On the other hand she mentioned the halachic controversy over whether converts should consider themselves children of Abraham, but wandered off before mentioning the conclusion that in fact converts are even more children of Abraham than people with Jewish ancestry (since he was the first convert and the first to welcome converts), so if you didn't already know that, you'd have been left with an unnecessarily negative impression. And she mentioned an alternative system of text reading she uses with JOC, instead of the traditional PaRDeS layers, but she only explained the first two layers, which was a bit frustrating.
She started with a good question: what if you're a Jew of Colour but you're not Sephardi (from a southern European / North African origin) or Mizrachi (from the Middle East)? Where do you see yourself in texts? She said a lot of white-dominated communities doing 'outreach' to JOC talk about passages relating to loving immigrants and strangers. She wanted to talk about Abraham's concubine Hagar, most probably a Black Egyptian, whose name could possibly be read as simply 'the Stranger', and who is part of the origin of Judaism so not exactly an outsider being 'included'.

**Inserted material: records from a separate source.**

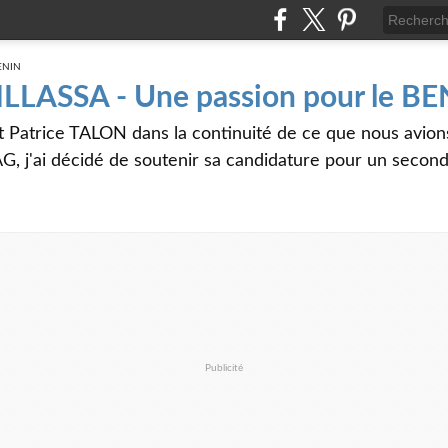
 ILLASSA - Une passion pour le B
t Patrice TALON dans la continuité de ce que nous avi
G, j'ai décidé de soutenir sa candidature pour un seco
Publicité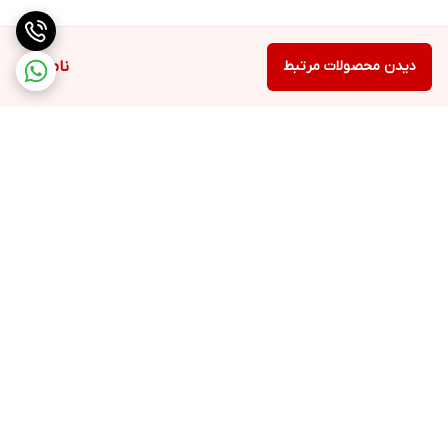
دیدن محصولات مرتبط
ناموجود
برگشت به بالا
ارسال ویژه
پشتیبانی ۲۴ ساعته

She mentioned the tradition which Rashi likes but Ibn Ezra repudiates, that Abraham's third wife, Keturah, is actually Hagar having returned. And Keturah is the ancestor of all kinds of non-Israelite peoples, perhaps including those from the non-obvious places where some Jewish people might have ancestors. Also the Islamic view of Hagar as a key figure, being the mother of Ismail, and also relating her name to the Hajj.

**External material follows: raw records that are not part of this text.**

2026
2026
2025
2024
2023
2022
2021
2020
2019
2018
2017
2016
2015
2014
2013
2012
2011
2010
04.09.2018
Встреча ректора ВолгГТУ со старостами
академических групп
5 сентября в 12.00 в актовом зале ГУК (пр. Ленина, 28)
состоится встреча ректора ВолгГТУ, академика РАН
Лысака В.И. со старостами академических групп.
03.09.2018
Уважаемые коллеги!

R' Rivera pointed out that many non-Western cultures have much more porous boundaries between family and everybody else, for example less likely to be shocked if a child is emotionally attached to a paid caregiver or a frequently visiting acquaintance. And a person who had helped raise the household's children when they were young might well return to the family to act as a carer for elderly people. The midrash where Rashi says that Keturah is actually Hagar relates her name to a word for 'reward'; her return when Abraham was elderly and widowed was a kind of reward. We had a bit of a discussion about a reward for whom, a reward for what.